La célébration du Mois du patrimoine dans la wilaya de Tipaza a été marquée par une importante manifestation au niveau de l’ex-Césarée, sous le thème « Stratégie de valorisation du patrimoine historique, quelle méthode d’approche ? » La rencontre a regroupé des chercheurs et universitaires de l’EPAU d’Alger et de l’université de Blida, des archéologues d’Alger et de Tipaza, des représentants du ministère de la Culture et très peu de représentants du mouvement associatif..
Mohamed Richa, chargé de cours à l’EPAU, est venu divulguer les résultats de la recherche-action Programmation intégrée des sites archéologiques (PISA) sur le site archéologique de Cherchell. En matière de protection et de conservation, il a été relevé des lenteurs dans les procédures de classement des biens ainsi que l’usage d’instrument de gestion et de réglementation urbaine inadapté par rapport à la situation patrimoniale de la ville ; la prolifération des constructions qui induisent un phénomène de destruction et de disparition rampante des sites archéologiques classés, l’insuffisance des ressources financières affectées à l’entretien et la restauration des sites classés, l’implantation de certaines activités économiques incompatibles avec la conservation des sites du point de vue de la vulnérabilité physio-chimique qu’ils occasionnent, la construction de barrières de délimitation des sites sans aucune recherche architecturale, entraînant par conséquent un préjudice au site auprès du public ; le manque d’intervention de la puissance publique face aux multiples agressions, qui démontre la faible sensibilité de l’administration locale et des décideurs dans leur vision sur la ressource patrimoniale en tant que facteur potentiel de développement. Si le site archéologique se trouve aujourd’hui dévalorisé et non intégré par rapport à la stratégie politico-économique actuelle, c’est parce que la valorisation du patrimoine archéologique ne paraissait pas faire partie des priorités des différents acteurs socio-économiques et politiques locaux. Les potentialités pour promouvoir et développer les sites existent. Parmi les actions intégrées énumérées, Mohamed Richa cite la réalisation des panneaux signalétiques et didactiques des sites les plus importants, la création de la maison du patrimoine, néanmoins la question relative à la destination des équipements offerts par la Communauté européenne et réceptionnés en Algérie demeure toujours sans réponse, la création d’un réseau de gîtes de Cherchell, la création d’un atelier de moulage et d’apprentissage pour la reproduction des objets souvenirs du site, la réalisation des travaux de restauration de la mosaïque et de la statuaire du musée du site. Youcef Chennaoui, chargé de cours à l’EPAU, avait mis en évidence la nécessité d’un plan permanent de sauvegarde et de mise en valeur (PPSMV) de l’ex-capitale de Juba II.

=====

_Énoncé:_
D'après le texte source, quelle nécessité Youcef Chennaoui a-t-il mise en évidence ?

=====

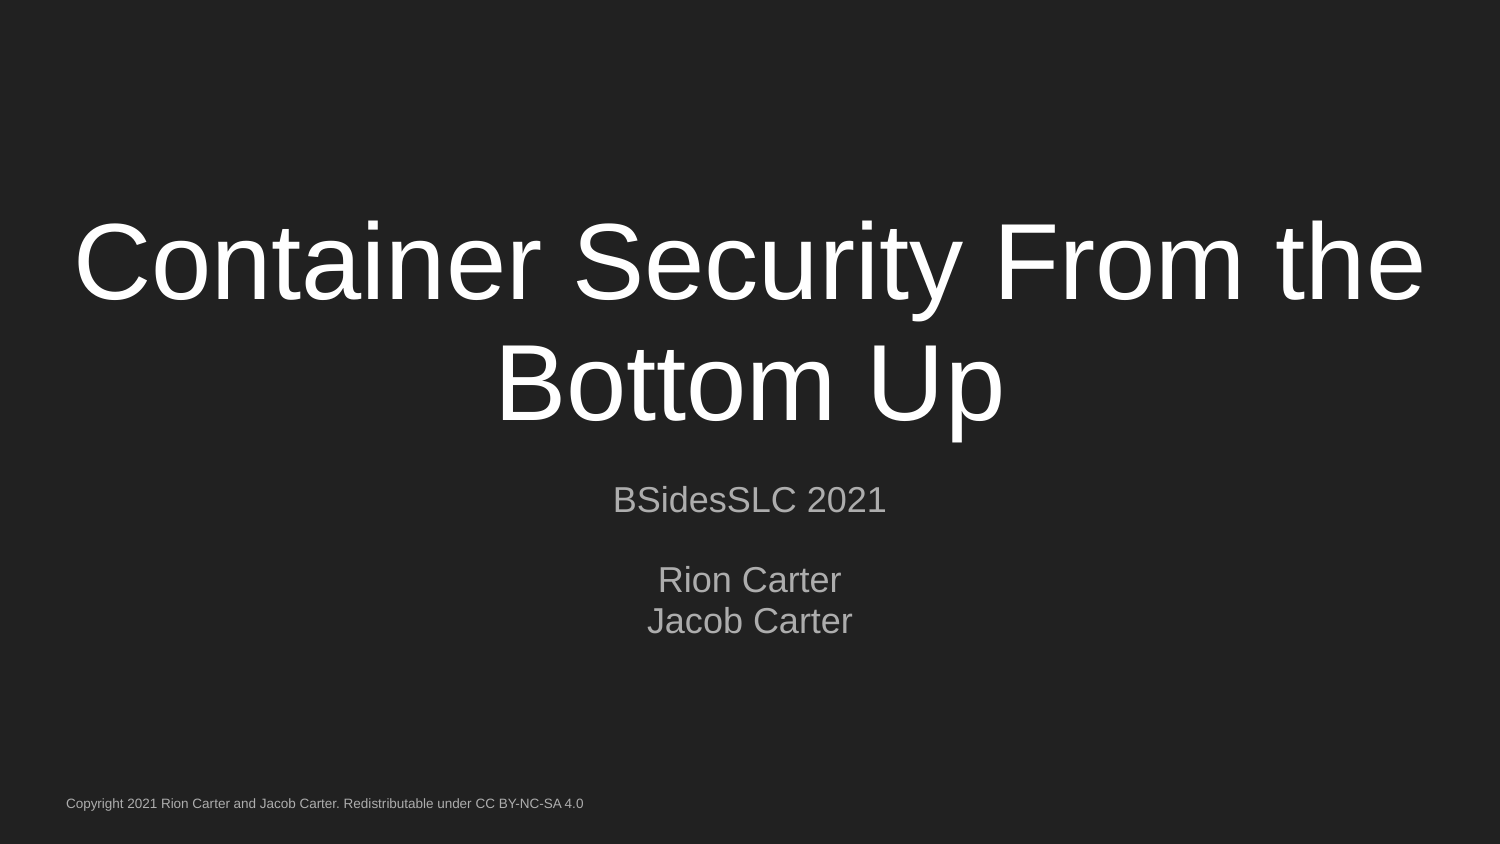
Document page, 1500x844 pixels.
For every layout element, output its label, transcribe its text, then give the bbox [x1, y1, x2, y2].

title Container Security From the Bottom Up [51, 122, 1449, 459]
subtitle Copyright 2021 Rion Carter and Jacob Carter. Redistributable under CC BY-NC-SA 4.0 [51, 784, 1404, 827]
subtitle BSidesSLC 2021 Rion Carter Jacob Carter [51, 464, 1449, 657]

=====

_Exercice achevé:_
Il a mis en évidence la nécessité d'un plan permanent de sauvegarde et de mise en valeur (PPSMV) de l'ex-capitale de Juba II.